The typical pitch by investment bankers who broker deals to funnel USD into the CCP usually highlight the unprecedented economic growth of China, the monopolistic nature of its national champions that are expanding globally, and the cheaper valuation versus other stocks in the world. All of which can translate to handsome investment profits, despite these favourable investment conditions being created by unfair and oftentimes immoral practices of the CCP.

Profit is the primary incentive of capital allocators in the free world. It is helpful to have administrative guidelines and moral callings on the investment industry to discourage giving money to Chinese companies, but given the complexity of the financial world, it is an imperative to go to the root of the profit incentive. The fundamental “pitch” of these Chinese companies needs to be challenged to make their stock less appealing to a typical investor. This is where the app ban comes in.

Technology shares, which are the primary components of Chinese companies listed abroad, enjoy high valuations due to the perceived high growth trajectory. The higher the growth, the higher the valuation premium, the more USD can be raised from the stock market. CCP has sanctioned these companies to be monopolies in China without foreign competition, and that is why they can spend unfair amounts of profits to acquire growth abroad. However, with every incremental country that joins India in the app ban, the destruction to such valuation premium racks up exponentially because soon there will be no more room to grow. These companies will go from growth stocks to no-growth value stocks that are worth much less in the stock market, and this in turn limits CCP’s access to USD via capital markets.

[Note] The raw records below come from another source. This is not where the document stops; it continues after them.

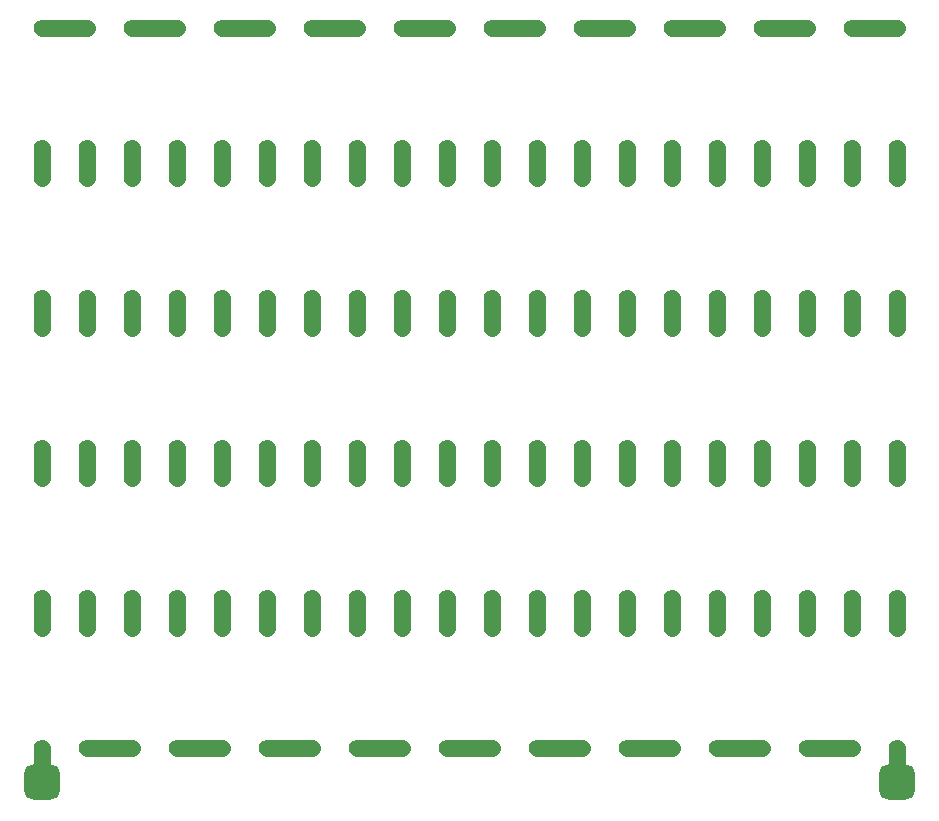
<source format=gtl>
%FSLAX25Y25*%
%MOIN*%
G70*
G01*
G75*
G04 Layer_Physical_Order=1*
G04 Layer_Color=255*
%ADD10C,0.05500*%
G04:AMPARAMS|DCode=11|XSize=118.11mil|YSize=118.11mil|CornerRadius=29.53mil|HoleSize=0mil|Usage=FLASHONLY|Rotation=270.000|XOffset=0mil|YOffset=0mil|HoleType=Round|Shape=RoundedRectangle|*
%AMROUNDEDRECTD11*
21,1,0.11811,0.05906,0,0,270.0*
21,1,0.05906,0.11811,0,0,270.0*
1,1,0.05906,-0.02953,-0.02953*
1,1,0.05906,-0.02953,0.02953*
1,1,0.05906,0.02953,0.02953*
1,1,0.05906,0.02953,-0.02953*
%
%ADD11ROUNDEDRECTD11*%
%ADD12C,0.05512*%
D10*
X299685Y11937D02*
Y23307D01*
X14685Y11937D02*
Y23307D01*
Y263307D02*
X29685D01*
X44685D02*
X59685D01*
X74685D02*
X89685D01*
X104685D02*
X119685D01*
X134685D02*
X149685D01*
X164685D02*
X179685D01*
X194685D02*
X209685D01*
X224685D02*
X239685D01*
X254685D02*
X269685D01*
X284685D02*
X299685D01*
X29685Y23307D02*
X44685D01*
X59685D02*
X74685D01*
X89685D02*
X104685D01*
X119685D02*
X134685D01*
X149685D02*
X164685D01*
X179685D02*
X194685D01*
X209685D02*
X224685D01*
X239685D02*
X254685D01*
X269685D02*
X284685D01*
X299685Y63307D02*
Y73307D01*
Y113307D02*
Y123307D01*
Y163307D02*
Y173307D01*
Y213307D02*
Y223307D01*
X284685Y213307D02*
Y223307D01*
Y163307D02*
Y173307D01*
Y113307D02*
Y123307D01*
Y63307D02*
Y73307D01*
X269685Y63307D02*
Y73307D01*
Y113307D02*
Y123307D01*
Y163307D02*
Y173307D01*
Y213307D02*
Y223307D01*
X254685Y213307D02*
Y223307D01*
Y163307D02*
Y173307D01*
Y113307D02*
Y123307D01*
Y63307D02*
Y73307D01*
X239685Y63307D02*
Y73307D01*
Y113307D02*
Y123307D01*
Y163307D02*
Y173307D01*
Y213307D02*
Y223307D01*
X224685Y213307D02*
Y223307D01*
Y163307D02*
Y173307D01*
Y113307D02*
Y123307D01*
Y63307D02*
Y73307D01*
X209685Y63307D02*
Y73307D01*
Y113307D02*
Y123307D01*
Y163307D02*
Y173307D01*
Y213307D02*
Y223307D01*
X194685Y213307D02*
Y223307D01*
Y163307D02*
Y173307D01*
Y113307D02*
Y123307D01*
Y63307D02*
Y73307D01*
X179685Y63307D02*
Y73307D01*
Y113307D02*
Y123307D01*
Y163307D02*
Y173307D01*
Y213307D02*
Y223307D01*
X164685Y213307D02*
Y223307D01*
Y163307D02*
Y173307D01*
Y113307D02*
Y123307D01*
Y63307D02*
Y73307D01*
X149685Y63307D02*
Y73307D01*
Y113307D02*
Y123307D01*
Y163307D02*
Y173307D01*
Y213307D02*
Y223307D01*
X134685Y213307D02*
Y223307D01*
Y163307D02*
Y173307D01*
Y113307D02*
Y123307D01*
Y63307D02*
Y73307D01*
X119685Y63307D02*
Y73307D01*
Y113307D02*
Y123307D01*
Y163307D02*
Y173307D01*
Y213307D02*
Y223307D01*
X104685Y213307D02*
Y223307D01*
Y163307D02*
Y173307D01*
Y113307D02*
Y123307D01*
Y63307D02*
Y73307D01*
X89685Y63307D02*
Y73307D01*
Y113307D02*
Y123307D01*
Y163307D02*
Y173307D01*
Y213307D02*
Y223307D01*
X74685Y213307D02*
Y223307D01*
Y163307D02*
Y173307D01*
Y113307D02*
Y123307D01*
Y63307D02*
Y73307D01*
X59685Y63307D02*
Y73307D01*
Y113307D02*
Y123307D01*
Y163307D02*
Y173307D01*
Y213307D02*
Y223307D01*
X44685Y213307D02*
Y223307D01*
Y163307D02*
Y173307D01*
Y113307D02*
Y123307D01*
Y63307D02*
Y73307D01*
X29685Y63307D02*
Y73307D01*
Y113307D02*
Y123307D01*
Y163307D02*
Y173307D01*
Y213307D02*
Y223307D01*
X14685Y213307D02*
Y223307D01*
Y163307D02*
Y173307D01*
Y113307D02*
Y123307D01*
Y63307D02*
Y73307D01*
D11*
Y11937D02*
D03*
X299685D02*
D03*
D12*
X254685Y23307D02*
D03*
Y63307D02*
D03*
Y73307D02*
D03*
Y113307D02*
D03*
Y123307D02*
D03*
Y163307D02*
D03*
Y173307D02*
D03*
Y213307D02*
D03*
Y223307D02*
D03*
Y263307D02*
D03*
X269685D02*
D03*
Y223307D02*
D03*
Y213307D02*
D03*
Y173307D02*
D03*
Y163307D02*
D03*
Y123307D02*
D03*
Y113307D02*
D03*
Y73307D02*
D03*
Y63307D02*
D03*
Y23307D02*
D03*
X284685D02*
D03*
Y63307D02*
D03*
Y73307D02*
D03*
Y113307D02*
D03*
Y123307D02*
D03*
Y163307D02*
D03*
Y173307D02*
D03*
Y213307D02*
D03*
Y223307D02*
D03*
Y263307D02*
D03*
X299685D02*
D03*
Y223307D02*
D03*
Y213307D02*
D03*
Y173307D02*
D03*
Y163307D02*
D03*
Y123307D02*
D03*
Y113307D02*
D03*
Y73307D02*
D03*
Y63307D02*
D03*
Y23307D02*
D03*
X194685D02*
D03*
Y63307D02*
D03*
Y73307D02*
D03*
Y113307D02*
D03*
Y123307D02*
D03*
Y163307D02*
D03*
Y173307D02*
D03*
Y213307D02*
D03*
Y223307D02*
D03*
Y263307D02*
D03*
X209685D02*
D03*
Y223307D02*
D03*
Y213307D02*
D03*
Y173307D02*
D03*
Y163307D02*
D03*
Y123307D02*
D03*
Y113307D02*
D03*
Y73307D02*
D03*
Y63307D02*
D03*
Y23307D02*
D03*
X224685D02*
D03*
Y63307D02*
D03*
Y73307D02*
D03*
Y113307D02*
D03*
Y123307D02*
D03*
Y163307D02*
D03*
Y173307D02*
D03*
Y213307D02*
D03*
Y223307D02*
D03*
Y263307D02*
D03*
X239685D02*
D03*
Y223307D02*
D03*
Y213307D02*
D03*
Y173307D02*
D03*
Y163307D02*
D03*
Y123307D02*
D03*
Y113307D02*
D03*
Y73307D02*
D03*
Y63307D02*
D03*
Y23307D02*
D03*
X134685D02*
D03*
Y63307D02*
D03*
Y73307D02*
D03*
Y113307D02*
D03*
Y123307D02*
D03*
Y163307D02*
D03*
Y173307D02*
D03*
Y213307D02*
D03*
Y223307D02*
D03*
Y263307D02*
D03*
X149685D02*
D03*
Y223307D02*
D03*
Y213307D02*
D03*
Y173307D02*
D03*
Y163307D02*
D03*
Y123307D02*
D03*
Y113307D02*
D03*
Y73307D02*
D03*
Y63307D02*
D03*
Y23307D02*
D03*
X164685D02*
D03*
Y63307D02*
D03*
Y73307D02*
D03*
Y113307D02*
D03*
Y123307D02*
D03*
Y163307D02*
D03*
Y173307D02*
D03*
Y213307D02*
D03*
Y223307D02*
D03*
Y263307D02*
D03*
X179685D02*
D03*
Y223307D02*
D03*
Y213307D02*
D03*
Y173307D02*
D03*
Y163307D02*
D03*
Y123307D02*
D03*
Y113307D02*
D03*
Y73307D02*
D03*
Y63307D02*
D03*
Y23307D02*
D03*
X74685D02*
D03*
Y63307D02*
D03*
Y73307D02*
D03*
Y113307D02*
D03*
Y123307D02*
D03*
Y163307D02*
D03*
Y173307D02*
D03*
Y213307D02*
D03*
Y223307D02*
D03*
Y263307D02*
D03*
X89685D02*
D03*
Y223307D02*
D03*
Y213307D02*
D03*
Y173307D02*
D03*
Y163307D02*
D03*
Y123307D02*
D03*
Y113307D02*
D03*
Y73307D02*
D03*
Y63307D02*
D03*
Y23307D02*
D03*
X104685D02*
D03*
Y63307D02*
D03*
Y73307D02*
D03*
Y113307D02*
D03*
Y123307D02*
D03*
Y163307D02*
D03*
Y173307D02*
D03*
Y213307D02*
D03*
Y223307D02*
D03*
Y263307D02*
D03*
X119685D02*
D03*
Y223307D02*
D03*
Y213307D02*
D03*
Y173307D02*
D03*
Y163307D02*
D03*
Y123307D02*
D03*
Y113307D02*
D03*
Y73307D02*
D03*
Y63307D02*
D03*
Y23307D02*
D03*
X14685D02*
D03*
Y63307D02*
D03*
Y73307D02*
D03*
Y113307D02*
D03*
Y123307D02*
D03*
Y163307D02*
D03*
Y173307D02*
D03*
Y213307D02*
D03*
Y223307D02*
D03*
Y263307D02*
D03*
X29685D02*
D03*
Y223307D02*
D03*
Y213307D02*
D03*
Y173307D02*
D03*
Y163307D02*
D03*
Y123307D02*
D03*
Y113307D02*
D03*
Y73307D02*
D03*
Y63307D02*
D03*
Y23307D02*
D03*
X44685D02*
D03*
Y63307D02*
D03*
Y73307D02*
D03*
Y113307D02*
D03*
Y123307D02*
D03*
Y163307D02*
D03*
Y173307D02*
D03*
Y213307D02*
D03*
Y223307D02*
D03*
Y263307D02*
D03*
X59685D02*
D03*
Y223307D02*
D03*
Y213307D02*
D03*
Y173307D02*
D03*
Y163307D02*
D03*
Y123307D02*
D03*
Y113307D02*
D03*
Y73307D02*
D03*
Y63307D02*
D03*
Y23307D02*
D03*
M02*

</source>
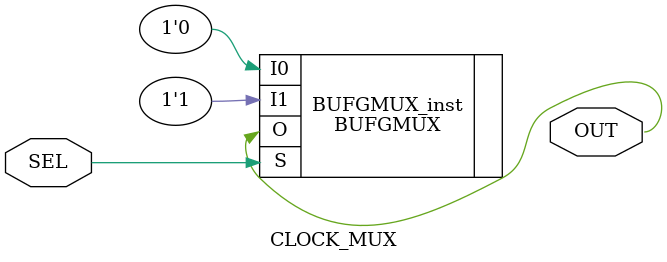
<source format=v>
`timescale 1ns / 1ps

module CLOCK_MUX(SEL, OUT);

input SEL;

output OUT;

BUFGMUX BUFGMUX_inst 
(
.O(OUT),
.I0(1'b0),
.I1(1'b1),
.S(SEL)
);

endmodule

</source>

The story does not stop here. There is no such thing as value stocks in technology. When a tech company stops growing, it can easily slide into the reverse gear and shrink into non-existence—who still remembers Blackberry? When cheap capital is no longer available, a hyper-growth firm can also run into financial troubles quickly—WeWork’s failed IPO that turned into a debt crisis is one perfect example. The valuation of this office-sharing company shrunk from $47 billion to the low of $2.9 billion USD within one year—this is the magnitude of financial destruction that can be brought upon CCP, if the app ban is carried out more broadly among democracies.

The CCP’s economic machine could crumble given enough USD drain from their system, and one additional USD funding channel closed is one step closer to that eventuality. The app ban is more than what it appears, it is a crucial tactical manoeuvre in the currency war with CCP. All democratic countries must join and push forward the ban.